The phosphor‐converted light‐emitting diode (PC‐LED) has become an indispensable solid‐state lighting and display technologies in the modern society. Nevertheless, the use of scarce rare‐earth ...elements and the thermal quenching (TQ) behavior are still two most crucial issues yet to be solved. Here, this work successfully demonstrates a highly efficient and thermally stable green emissive MnI2(XanPO) crystals showing a notable photoluminescence quantum yield (PLQY) of 94% and a super TQ resistance from 4 to 623 K. This unprecedented superior thermal stability is attributed to the low electron–phonon coupling and the unique rigid crystal structure of MnI2(XanPO) over the whole temperature range based on the temperature‐dependent photoluminescence (PL) and single crystal X‐ray diffraction (SCXRD) analyses.
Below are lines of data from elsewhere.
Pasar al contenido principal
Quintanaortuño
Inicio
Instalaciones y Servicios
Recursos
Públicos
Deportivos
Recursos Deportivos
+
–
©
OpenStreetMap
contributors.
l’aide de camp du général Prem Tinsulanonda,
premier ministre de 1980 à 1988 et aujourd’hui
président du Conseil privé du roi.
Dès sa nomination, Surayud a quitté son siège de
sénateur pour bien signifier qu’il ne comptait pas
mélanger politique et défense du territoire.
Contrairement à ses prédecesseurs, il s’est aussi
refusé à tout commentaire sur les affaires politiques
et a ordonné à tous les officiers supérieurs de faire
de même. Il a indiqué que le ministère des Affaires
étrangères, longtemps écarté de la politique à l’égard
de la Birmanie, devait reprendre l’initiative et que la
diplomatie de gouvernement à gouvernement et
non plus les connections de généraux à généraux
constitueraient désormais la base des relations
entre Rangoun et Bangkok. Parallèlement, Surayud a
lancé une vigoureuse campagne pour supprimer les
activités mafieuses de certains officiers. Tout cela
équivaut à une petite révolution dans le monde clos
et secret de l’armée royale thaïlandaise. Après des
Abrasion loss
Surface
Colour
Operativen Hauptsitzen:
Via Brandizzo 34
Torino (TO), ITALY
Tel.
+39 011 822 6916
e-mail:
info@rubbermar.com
Considering these appealing properties, green PC‐LEDs with a power efficacy of 102.5 lm W−1, an external quantum efficiency (EQE) of 22.7% and a peak luminance up to 7750 000 cd m−2 are fabricated by integrating MnI2(XanPO) with commercial blue LEDs. Moreover, the applicability of MnI2(XanPO) in both micro‐LEDs and organic light‐emitting diodes (OLEDs) is also demonstrated. In a nutshell, this study uncovers a candidate of highly luminescent and TQ resistant manganese halide suitable for a variety of emission applications.
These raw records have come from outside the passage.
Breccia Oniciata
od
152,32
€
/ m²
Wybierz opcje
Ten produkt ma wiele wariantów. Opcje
A highly efficient and thermally stable manganese halide crystal, MnI2(XanPO) is demonstrated. The low electron–phono coupling along with rigid crystal structure contributes to excellent photoluminescent quantum yield of 94% with unprecedented near zero thermal quenching from 4 to 623 K. The crystals find their applications in light emitting diodes and micro light emitting diodes with excellent external quantum efficiency (EQE) up to 22.7% and power efficacy as high as 102.5 lm W−1.